Objectives: Dysregulated coagulation cascade has been implicated in development of fibrosis in systemic sclerosis (SSc). Thrombin, a key mediator of the coagulation pathway, has both proinflammatory and procoagulant properties. Here, we evaluated the efficacy of oral dabigatran, a direct thrombin inhibitor, on topoisomerase I dendritic cells (TOPOIA DCs)-induced lung and skin fibrosis, an experimental model of SSc.
Methods: Mice were repeatedly immunized with TOPOIA DCs. Dabigatran was administered in food either during the onset of fibrotic (late treatment) or inflammatory (early treatment) phase.

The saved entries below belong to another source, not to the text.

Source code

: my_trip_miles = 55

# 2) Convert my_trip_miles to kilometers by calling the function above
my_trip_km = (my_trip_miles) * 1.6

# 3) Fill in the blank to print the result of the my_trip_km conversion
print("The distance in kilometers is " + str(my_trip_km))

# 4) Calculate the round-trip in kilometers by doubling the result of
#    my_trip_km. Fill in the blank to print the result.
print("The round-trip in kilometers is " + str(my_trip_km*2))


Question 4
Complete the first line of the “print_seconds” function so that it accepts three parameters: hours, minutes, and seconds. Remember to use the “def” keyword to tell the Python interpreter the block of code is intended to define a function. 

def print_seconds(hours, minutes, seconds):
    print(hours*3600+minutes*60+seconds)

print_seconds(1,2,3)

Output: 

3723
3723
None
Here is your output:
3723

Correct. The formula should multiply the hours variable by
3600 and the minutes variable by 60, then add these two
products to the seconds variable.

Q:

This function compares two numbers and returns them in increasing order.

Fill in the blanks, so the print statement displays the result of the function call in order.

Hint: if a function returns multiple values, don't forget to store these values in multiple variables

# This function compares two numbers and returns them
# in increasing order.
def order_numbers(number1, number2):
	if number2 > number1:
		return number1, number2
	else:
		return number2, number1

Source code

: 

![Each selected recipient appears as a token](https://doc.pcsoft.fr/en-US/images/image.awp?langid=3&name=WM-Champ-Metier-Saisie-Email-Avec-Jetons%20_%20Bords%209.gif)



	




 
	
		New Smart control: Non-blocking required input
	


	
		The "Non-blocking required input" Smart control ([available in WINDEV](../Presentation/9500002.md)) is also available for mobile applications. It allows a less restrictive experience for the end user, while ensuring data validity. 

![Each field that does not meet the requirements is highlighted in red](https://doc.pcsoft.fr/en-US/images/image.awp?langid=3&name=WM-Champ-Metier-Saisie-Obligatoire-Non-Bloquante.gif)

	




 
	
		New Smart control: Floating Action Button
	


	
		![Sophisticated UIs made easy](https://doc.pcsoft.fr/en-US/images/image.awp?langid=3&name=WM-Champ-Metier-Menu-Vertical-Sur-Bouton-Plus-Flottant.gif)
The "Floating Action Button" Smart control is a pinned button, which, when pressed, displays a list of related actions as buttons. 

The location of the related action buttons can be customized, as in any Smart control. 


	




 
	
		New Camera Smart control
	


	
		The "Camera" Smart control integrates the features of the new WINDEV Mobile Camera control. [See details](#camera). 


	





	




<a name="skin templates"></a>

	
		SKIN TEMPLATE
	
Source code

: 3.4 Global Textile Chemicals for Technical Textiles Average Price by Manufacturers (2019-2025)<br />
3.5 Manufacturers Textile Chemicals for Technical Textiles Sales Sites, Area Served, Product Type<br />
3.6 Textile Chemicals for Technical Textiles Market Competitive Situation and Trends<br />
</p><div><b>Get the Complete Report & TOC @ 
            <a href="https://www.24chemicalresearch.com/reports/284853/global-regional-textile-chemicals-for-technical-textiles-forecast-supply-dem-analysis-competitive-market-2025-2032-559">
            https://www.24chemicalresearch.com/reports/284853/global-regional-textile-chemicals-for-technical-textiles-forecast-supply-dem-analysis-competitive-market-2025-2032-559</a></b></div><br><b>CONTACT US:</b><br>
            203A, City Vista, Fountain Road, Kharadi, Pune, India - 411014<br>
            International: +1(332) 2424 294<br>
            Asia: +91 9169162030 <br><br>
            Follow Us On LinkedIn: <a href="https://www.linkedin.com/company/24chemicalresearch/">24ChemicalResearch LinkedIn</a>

Results: Early administration of dabigatran caused an aggravation of pulmonary fibrosis associated with signs of severe perivascular inflammation while late treatment was not protective when compared to the untreated TOPOIA DCs group. Thrombin was increased in lungs of TOPOIA DCs immunized group and, paradoxically, further augmented by administration of dabigatran to immunized mice. As in lungs, early and not late drug administration exacerbated skin fibrosis. Moreover, early dabigatran treatment induced a profibrotic and inflammatory skin gene expression signature with upregulated expression of Col5a1, Timp1, Tweakr, Vwf, Il6, Il33, Il4 and Ifng.
Conclusions: Dabigatran aggravated lung and skin fibrosis in a TOPOIA DCs-induced model of SSc-like disease. Therefore, our results argue against the use of dabigatran to treat patients with SSc.